START Material for this exercise
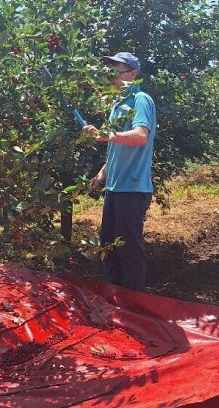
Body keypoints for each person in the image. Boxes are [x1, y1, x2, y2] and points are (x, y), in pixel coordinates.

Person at [82, 51, 156, 291]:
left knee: (128, 250)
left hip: (132, 188)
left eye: (117, 70)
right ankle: (113, 299)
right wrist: (103, 174)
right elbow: (117, 146)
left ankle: (134, 306)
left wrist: (105, 135)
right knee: (109, 246)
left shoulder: (140, 99)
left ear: (132, 74)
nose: (111, 75)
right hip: (114, 187)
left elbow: (140, 136)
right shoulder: (117, 104)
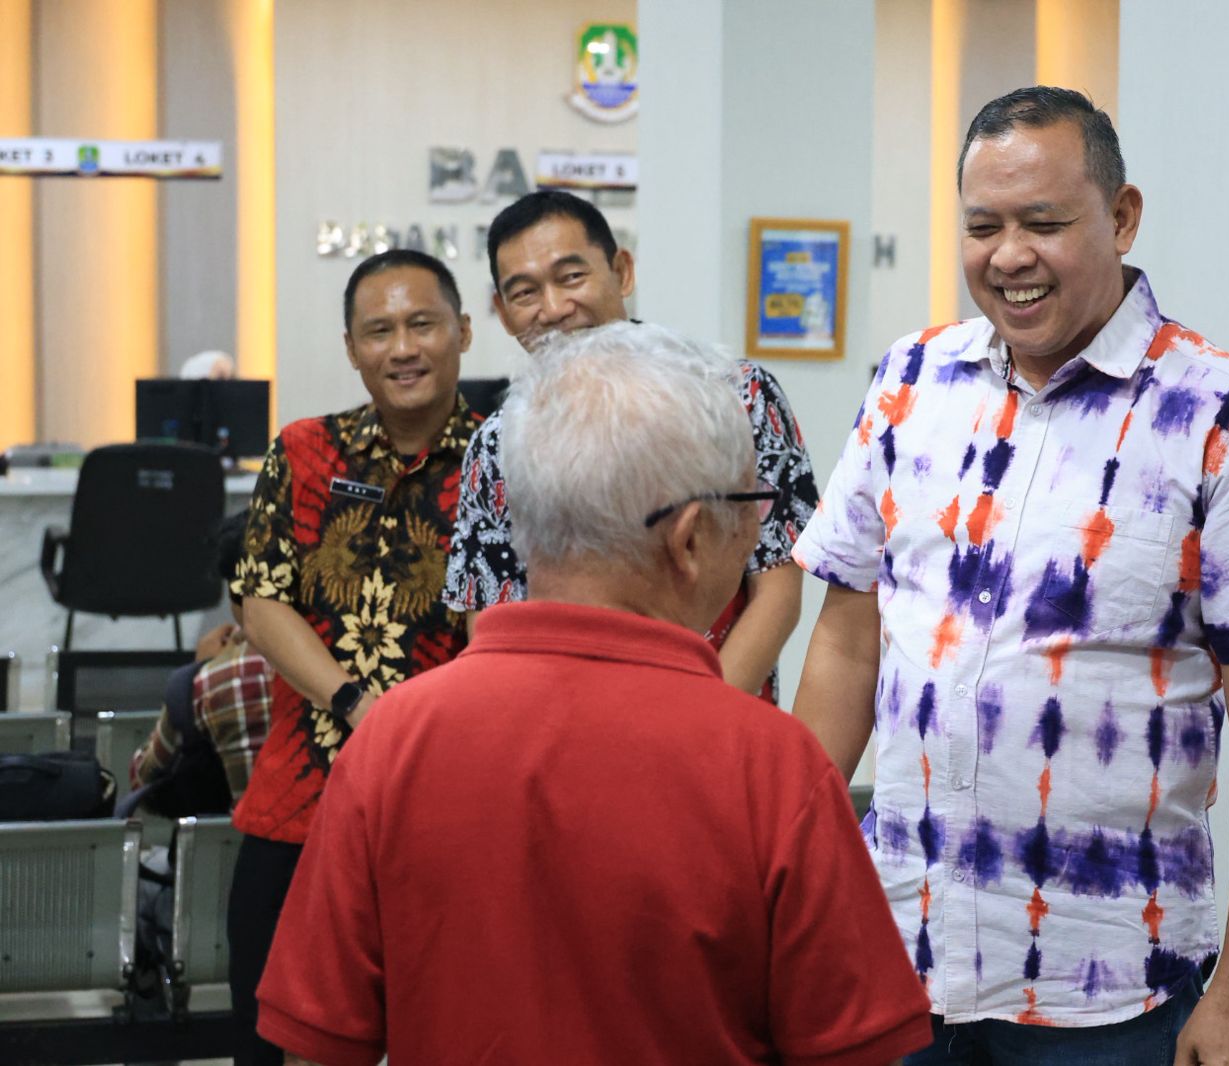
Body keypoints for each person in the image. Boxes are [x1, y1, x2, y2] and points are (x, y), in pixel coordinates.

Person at [791, 87, 1229, 1066]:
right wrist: (784, 874)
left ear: (1120, 217)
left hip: (1109, 995)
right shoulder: (908, 383)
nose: (1008, 255)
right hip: (893, 961)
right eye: (983, 226)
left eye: (1043, 223)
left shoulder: (1225, 417)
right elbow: (845, 639)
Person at [256, 322, 931, 1066]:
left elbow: (320, 1046)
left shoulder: (393, 742)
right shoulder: (771, 768)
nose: (757, 537)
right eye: (750, 506)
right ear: (690, 538)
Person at [227, 249, 480, 1065]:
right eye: (379, 330)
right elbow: (262, 600)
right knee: (272, 1036)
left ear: (463, 333)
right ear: (351, 348)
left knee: (441, 1035)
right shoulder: (304, 451)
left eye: (421, 324)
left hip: (449, 806)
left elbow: (516, 627)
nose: (402, 347)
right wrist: (354, 703)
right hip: (301, 797)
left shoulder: (506, 461)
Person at [442, 190, 816, 700]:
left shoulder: (737, 396)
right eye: (525, 293)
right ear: (503, 313)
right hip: (565, 730)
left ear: (621, 271)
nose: (553, 309)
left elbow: (776, 589)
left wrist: (694, 719)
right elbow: (494, 620)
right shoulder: (496, 445)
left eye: (572, 277)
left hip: (718, 720)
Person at [128, 510, 273, 813]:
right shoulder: (358, 660)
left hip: (235, 855)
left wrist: (199, 674)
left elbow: (143, 778)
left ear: (236, 594)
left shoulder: (216, 681)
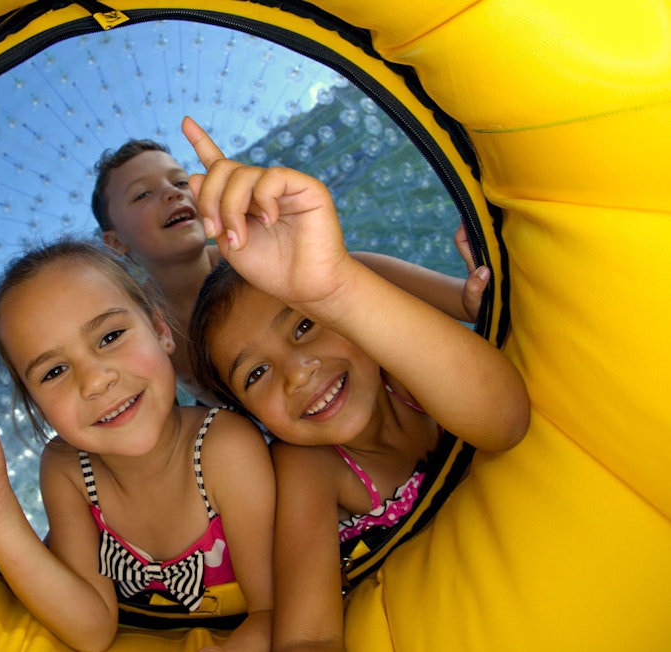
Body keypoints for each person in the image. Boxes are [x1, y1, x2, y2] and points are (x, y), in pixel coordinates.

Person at [181, 116, 530, 652]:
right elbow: (309, 636)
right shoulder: (308, 467)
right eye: (255, 375)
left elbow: (505, 421)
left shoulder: (409, 369)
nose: (298, 372)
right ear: (249, 415)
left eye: (304, 324)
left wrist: (335, 286)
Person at [0, 239, 275, 652]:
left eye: (110, 336)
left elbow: (273, 610)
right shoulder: (68, 469)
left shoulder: (225, 447)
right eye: (55, 371)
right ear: (37, 405)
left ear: (160, 330)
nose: (95, 380)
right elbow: (92, 631)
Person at [90, 139, 491, 404]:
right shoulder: (138, 330)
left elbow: (350, 274)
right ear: (115, 243)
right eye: (143, 194)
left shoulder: (246, 256)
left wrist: (463, 298)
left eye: (180, 180)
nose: (172, 192)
END Material for this exercise
**About this exercise**
Wherever the word "wrist" appears in the entries above, copy that line.

**Response to the task**
right wrist: (103, 174)
left wrist: (105, 135)
right wrist: (784, 874)
right wrist: (354, 703)
left wrist: (694, 719)
left wrist: (199, 674)
left wrist: (335, 286)
left wrist: (463, 298)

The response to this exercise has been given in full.